> **抜粋本文**
▼
「共」に「生」きる。 in 阿蘇

2014「夢屋だより」秋(92)号からいくつかの文章をご紹介します。

朝夕、少し冷えるようになりました。夢屋より秋のご挨拶をさせていただきます。

作業所「夢屋」代表 宮本誠一

いよいよ午年にふさわしく「天高く馬肥ゆる秋」と言いたいところですが、今年の夏は天候不順で、広島を始めいくつかの地域で豪雨や災害をもたらし、日照不足により農作物にも大きな影響が出ているようです。皆様、お変わりありませんでしょうか。さてそんな中、埼玉県から心を痛む事件が耳に入って来ました。一つは7月に全盲の男性がいつものように盲導犬を連れ職場へ行ったところ犬のお尻に何か赤いものがついているのを周囲が気付き、服をめくると腰から臀部が血だらけで、フォークのような刺し傷があったというものです。しかも盲導犬は何があっても攻撃したり吠えない訓練をされているため、じっと耐えていたとのこと(これに関しては、夢屋のメンバーである視覚障がい者、下村津代さんの率直な感想を次に載せております)。もう一つは、今月初め、同じく全盲の女子生徒が歩いている際、後ろから知的障がい者の男性に膝を蹴られ転倒した事件です。男性は直前に白杖に接触し転び、その腹いせにやったようです。警察によれば刑事責任を問えるかどうかは分からない(これを書いた9/15の時点で)とのこと。両者とも詳しい状況や事実も知らぬ立場で簡単に断言することは避けたいのですが、敢えて印象のようなものを申し上げさせていただけるなら、どちらとも何らかの形で社会的に弱者に置かれている人が、より自分以上に抵抗できない人へ感情的にせよ、計画的にせよ、怨恨のようなものを吐き出している構図が見えるような気がします。やはりここで私たちは冷静に事件を受け止める必要があるのではないでしょうか。加害と被害の当事者にばかり目を向けるのでなく、たとえ回り道であってもその周囲である社会全体での盲導犬への理解が果たしてどのくらい進んでいたのかとか、身体や知的、精神障がいの方たちに対して日頃からどのくらいの関係がつくれているのかを一人一人が顧みることで、お互いがストレスの少ない環境を模索し共生への道を少しずつでも積み上げていくことが大事ではないかと思った次第です。それでは9月と10月の行事のご報告(予定も含む)をさせていただきます。
▲
> **表示中の資料**
▼
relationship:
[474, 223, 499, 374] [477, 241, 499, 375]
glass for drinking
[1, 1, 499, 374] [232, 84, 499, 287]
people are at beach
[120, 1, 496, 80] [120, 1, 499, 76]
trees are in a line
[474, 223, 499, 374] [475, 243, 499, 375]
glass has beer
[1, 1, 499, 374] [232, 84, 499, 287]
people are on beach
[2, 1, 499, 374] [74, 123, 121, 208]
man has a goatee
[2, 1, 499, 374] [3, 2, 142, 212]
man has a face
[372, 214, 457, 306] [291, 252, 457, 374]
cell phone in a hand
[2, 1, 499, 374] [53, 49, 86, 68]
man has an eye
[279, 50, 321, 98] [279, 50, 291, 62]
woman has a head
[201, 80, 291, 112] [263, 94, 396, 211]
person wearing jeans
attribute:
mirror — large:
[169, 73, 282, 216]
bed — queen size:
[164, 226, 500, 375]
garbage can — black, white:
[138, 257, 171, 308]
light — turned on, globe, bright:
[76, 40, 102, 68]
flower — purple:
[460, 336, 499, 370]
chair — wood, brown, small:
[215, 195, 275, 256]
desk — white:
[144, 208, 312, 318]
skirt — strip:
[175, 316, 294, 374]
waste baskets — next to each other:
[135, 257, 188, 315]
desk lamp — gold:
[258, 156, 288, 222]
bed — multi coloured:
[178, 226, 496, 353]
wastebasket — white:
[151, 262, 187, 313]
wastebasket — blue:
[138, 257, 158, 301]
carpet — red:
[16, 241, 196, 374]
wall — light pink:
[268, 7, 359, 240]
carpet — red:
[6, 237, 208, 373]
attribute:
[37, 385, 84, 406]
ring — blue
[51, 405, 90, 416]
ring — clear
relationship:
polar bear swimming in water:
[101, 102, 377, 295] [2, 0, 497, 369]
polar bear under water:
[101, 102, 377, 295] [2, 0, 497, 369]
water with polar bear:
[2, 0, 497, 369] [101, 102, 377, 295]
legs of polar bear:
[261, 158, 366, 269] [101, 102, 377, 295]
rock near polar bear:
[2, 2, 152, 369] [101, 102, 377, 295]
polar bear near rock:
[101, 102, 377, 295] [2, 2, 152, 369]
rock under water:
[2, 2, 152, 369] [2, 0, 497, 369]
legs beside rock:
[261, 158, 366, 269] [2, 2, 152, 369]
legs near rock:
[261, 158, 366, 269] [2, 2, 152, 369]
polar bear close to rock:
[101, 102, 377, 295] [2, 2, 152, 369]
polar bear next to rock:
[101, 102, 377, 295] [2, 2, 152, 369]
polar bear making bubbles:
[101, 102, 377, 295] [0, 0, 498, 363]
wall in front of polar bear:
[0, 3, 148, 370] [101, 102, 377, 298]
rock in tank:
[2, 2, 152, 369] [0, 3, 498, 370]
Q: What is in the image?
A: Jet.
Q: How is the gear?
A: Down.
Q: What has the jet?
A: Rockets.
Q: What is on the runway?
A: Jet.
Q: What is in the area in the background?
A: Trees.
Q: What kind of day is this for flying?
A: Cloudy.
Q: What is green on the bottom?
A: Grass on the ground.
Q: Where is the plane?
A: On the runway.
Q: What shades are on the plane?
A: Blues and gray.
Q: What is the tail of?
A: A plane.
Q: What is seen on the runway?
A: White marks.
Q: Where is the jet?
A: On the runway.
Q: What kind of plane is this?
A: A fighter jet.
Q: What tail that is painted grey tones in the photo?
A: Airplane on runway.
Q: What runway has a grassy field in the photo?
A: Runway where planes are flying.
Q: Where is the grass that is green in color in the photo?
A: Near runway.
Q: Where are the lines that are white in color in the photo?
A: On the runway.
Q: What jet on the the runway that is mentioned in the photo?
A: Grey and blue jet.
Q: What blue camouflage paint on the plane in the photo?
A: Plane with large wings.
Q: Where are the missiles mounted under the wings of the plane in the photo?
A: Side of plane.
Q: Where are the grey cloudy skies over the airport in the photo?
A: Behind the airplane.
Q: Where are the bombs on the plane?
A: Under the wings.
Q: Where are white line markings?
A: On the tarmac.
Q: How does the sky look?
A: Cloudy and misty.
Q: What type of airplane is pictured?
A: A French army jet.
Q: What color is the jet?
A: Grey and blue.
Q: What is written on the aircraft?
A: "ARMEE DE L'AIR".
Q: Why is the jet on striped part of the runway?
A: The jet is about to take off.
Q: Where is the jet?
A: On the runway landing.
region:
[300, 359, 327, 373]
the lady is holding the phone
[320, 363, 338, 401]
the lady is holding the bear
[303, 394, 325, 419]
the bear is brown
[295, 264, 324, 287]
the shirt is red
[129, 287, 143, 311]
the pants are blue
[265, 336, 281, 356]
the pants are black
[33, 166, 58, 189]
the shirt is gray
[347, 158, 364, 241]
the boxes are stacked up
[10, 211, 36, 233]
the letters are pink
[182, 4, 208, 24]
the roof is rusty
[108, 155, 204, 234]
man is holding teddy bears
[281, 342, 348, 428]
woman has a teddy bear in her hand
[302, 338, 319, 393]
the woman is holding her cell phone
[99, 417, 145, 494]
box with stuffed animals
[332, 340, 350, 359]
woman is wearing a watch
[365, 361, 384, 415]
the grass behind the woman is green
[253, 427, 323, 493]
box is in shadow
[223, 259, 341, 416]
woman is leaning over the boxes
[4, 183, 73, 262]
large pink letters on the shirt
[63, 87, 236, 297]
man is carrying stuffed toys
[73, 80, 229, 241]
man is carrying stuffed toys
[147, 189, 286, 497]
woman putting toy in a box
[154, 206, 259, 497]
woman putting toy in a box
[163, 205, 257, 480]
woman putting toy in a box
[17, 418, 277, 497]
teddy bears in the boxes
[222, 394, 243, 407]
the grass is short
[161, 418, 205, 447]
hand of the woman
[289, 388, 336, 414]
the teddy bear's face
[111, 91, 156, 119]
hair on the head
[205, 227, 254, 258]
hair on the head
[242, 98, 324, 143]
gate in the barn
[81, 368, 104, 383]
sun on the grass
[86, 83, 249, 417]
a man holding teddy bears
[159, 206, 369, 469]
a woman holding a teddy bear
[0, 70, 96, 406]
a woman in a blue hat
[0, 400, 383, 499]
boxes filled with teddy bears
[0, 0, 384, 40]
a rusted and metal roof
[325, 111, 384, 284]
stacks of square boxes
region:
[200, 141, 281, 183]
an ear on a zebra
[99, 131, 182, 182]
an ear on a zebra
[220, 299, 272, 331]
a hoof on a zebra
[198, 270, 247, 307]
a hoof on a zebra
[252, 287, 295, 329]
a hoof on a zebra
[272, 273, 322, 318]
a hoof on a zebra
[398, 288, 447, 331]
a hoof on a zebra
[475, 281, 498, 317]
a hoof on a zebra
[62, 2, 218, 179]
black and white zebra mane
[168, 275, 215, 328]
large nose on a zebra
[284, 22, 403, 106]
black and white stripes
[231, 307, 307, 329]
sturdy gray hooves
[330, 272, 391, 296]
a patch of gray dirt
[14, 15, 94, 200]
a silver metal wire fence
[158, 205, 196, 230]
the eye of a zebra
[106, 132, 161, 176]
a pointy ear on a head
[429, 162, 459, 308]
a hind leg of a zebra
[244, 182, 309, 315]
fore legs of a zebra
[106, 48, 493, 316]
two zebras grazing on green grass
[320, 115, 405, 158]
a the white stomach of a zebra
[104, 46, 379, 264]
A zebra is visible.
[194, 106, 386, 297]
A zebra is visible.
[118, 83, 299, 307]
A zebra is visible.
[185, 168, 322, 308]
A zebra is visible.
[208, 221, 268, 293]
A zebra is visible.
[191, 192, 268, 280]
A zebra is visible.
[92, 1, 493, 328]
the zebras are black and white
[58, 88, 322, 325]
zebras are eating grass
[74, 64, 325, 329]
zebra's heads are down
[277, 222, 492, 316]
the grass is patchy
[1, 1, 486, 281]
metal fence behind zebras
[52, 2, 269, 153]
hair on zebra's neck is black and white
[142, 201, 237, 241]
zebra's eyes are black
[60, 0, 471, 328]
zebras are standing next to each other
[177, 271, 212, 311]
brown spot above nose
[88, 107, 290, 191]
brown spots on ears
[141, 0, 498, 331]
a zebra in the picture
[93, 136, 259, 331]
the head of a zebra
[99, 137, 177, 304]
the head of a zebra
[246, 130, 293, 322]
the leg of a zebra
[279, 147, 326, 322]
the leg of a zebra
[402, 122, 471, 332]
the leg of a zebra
▲
> **課題の目的**
上の抜粋の内容を2文で要約してください。 資料はこの作業とは関係ありません。

> **演習の結果**
作業所「夢屋」代表の宮本誠一氏は、天候不順だった夏の挨拶に続けて、埼玉県で全盲の男性の盲導犬が刺し傷を負った事件と、全盲の女子生徒が後ろから知的障がい者の男性に膝を蹴られ転倒した事件を取り上げている。両事件には社会的に弱者に置かれている人がより抵抗できない人へ怨恨のようなものを吐き出す構図が見えるとしたうえで、社会全体の盲導犬への理解や障がいのある人との日頃の関係を一人一人が顧み、共生への道を少しずつ積み上げることが大事だと述べている。